CARDIOLOGY, PRIMARY CARE AND NUTRITION

Blogpost: Will this make my life better?

One of the best pieces of advise I was given when I was doing my residency was how to decide if a procedure or test was warranted. If I do this procedure, will the patient live longer or better? If yes is the answer to both, then proceed. If doing the test does not result in a longer life, it should at least add to the quality of life left. There are people that choose life over quality and they get to make that choice, but they still deserve to know the answer to both of the questions. We are taught that patients have autonomy in their medical decisions, but we all know that the decisions are only as good as the information presented. In other words, the decision is made on the information given, and the trust one has for the person giving the information.

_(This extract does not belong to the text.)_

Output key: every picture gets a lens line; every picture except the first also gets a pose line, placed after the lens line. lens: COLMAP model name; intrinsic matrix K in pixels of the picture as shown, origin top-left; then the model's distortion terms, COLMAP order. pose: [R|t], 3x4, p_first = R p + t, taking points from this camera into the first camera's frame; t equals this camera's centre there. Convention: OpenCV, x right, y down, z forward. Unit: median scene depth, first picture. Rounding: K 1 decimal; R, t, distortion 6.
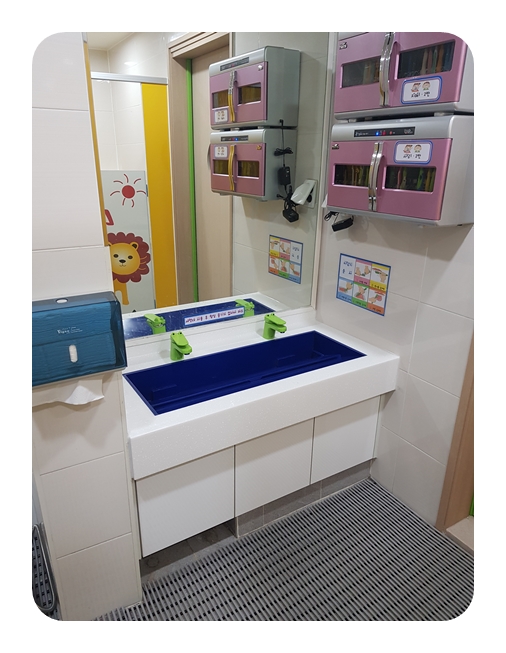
lens RADIAL K [[457.7, 0, 253.0], [0, 457.7, 326.5], [0, 0, 1]] dist [0.002628, 0.001422]
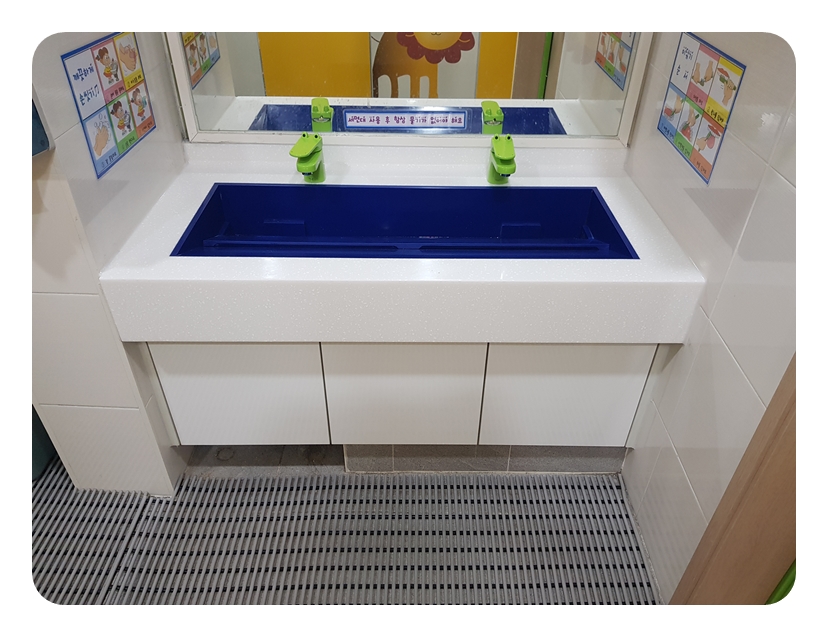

600,000 plus people die each year from cardiovascular disease. Close to a million stents are deployed in patients arteries each year. Close to 200,000 coronary bypass procedures are done each year. Patients without symptoms of unstable angina, critical left main stenosis, or heart failure have no long term survival benefit from those procedures. Quality of life in asymptomatic patients cannot be improved with the procedures. If you don’t feel bad, it is hard to feel better. Therefore, many of the procedures are done because there “might be” a problem if they are not done. The risks of the procedures include a stroke, heart attack, death, vascular trauma, kidney failure, arrhythmias, pneumonia, and a shortened lifespan. Medications do not reverse cardiovascular disease. Most cardiovascular medications do have potential side effects.

So how do you decide if this test or procedure is the right route for you to go? How did you get to this decision point in the first place? Do you have chest pain or angina, are you experiencing a sudden decline in energy, have you had congestive heart failure or an acute myocardial infarction? If you answered yes, then perhaps further testing is warranted. Do you have a condition that makes the testing more dangerous? Are there risks of the tests? Perhaps most importantly, what will you do with the results of the tests? If nothing, then you should not do the tests. You deserve to get your questions answered to your satifaction. Another set of ears is also not a bad idea. (Bring a trusted person with you to the appointment.)

Are there other options to the tests or procedures? Does waiting hurt? What about nutrition? Thanks to people like Dr Caldwell Esselystn and Dr. Dean Ornish, there are viable options with minimal risks. They have demonstrated with stress testing and cardiac catheterization, reversal of cardiovascular disease through plant based nutrition. Is it quick? Yes, symptoms get better in a few weeks. Are there side effects? You may loose weight, have more energy, and less infections. Can you get better then go back to your old ways? Of course you can, and your disease progression will resume at the rate it was previously going. The invasive tests and procedures will always be there waiting should you decide delicious, colorful, nutritious food is not for you. Can you just change a little, like during the week and keep weekends for steak and cigars? Yes, and you will get a little bit better during the week and most likely a lot worse on the weekends. Will your quality of life be better with plant strong vegan nutrition? Yes because not only will your cardiovascular disease improve, but your joint pain, cancer risk, and diabetes risk will also improve.

Most of us can avoid or reverse cardiovascular disease through plant strong vegan nutrition. There are no adverse risks. It should be in the conversation when ANY other test or procedure comes up for discussion. It is a viable alternative with many added benefits. It has made my family’s lives better, and we would love to make your life better and longer. Ask the question: will this make me live better or longer? My wish for you is a long and healthy life.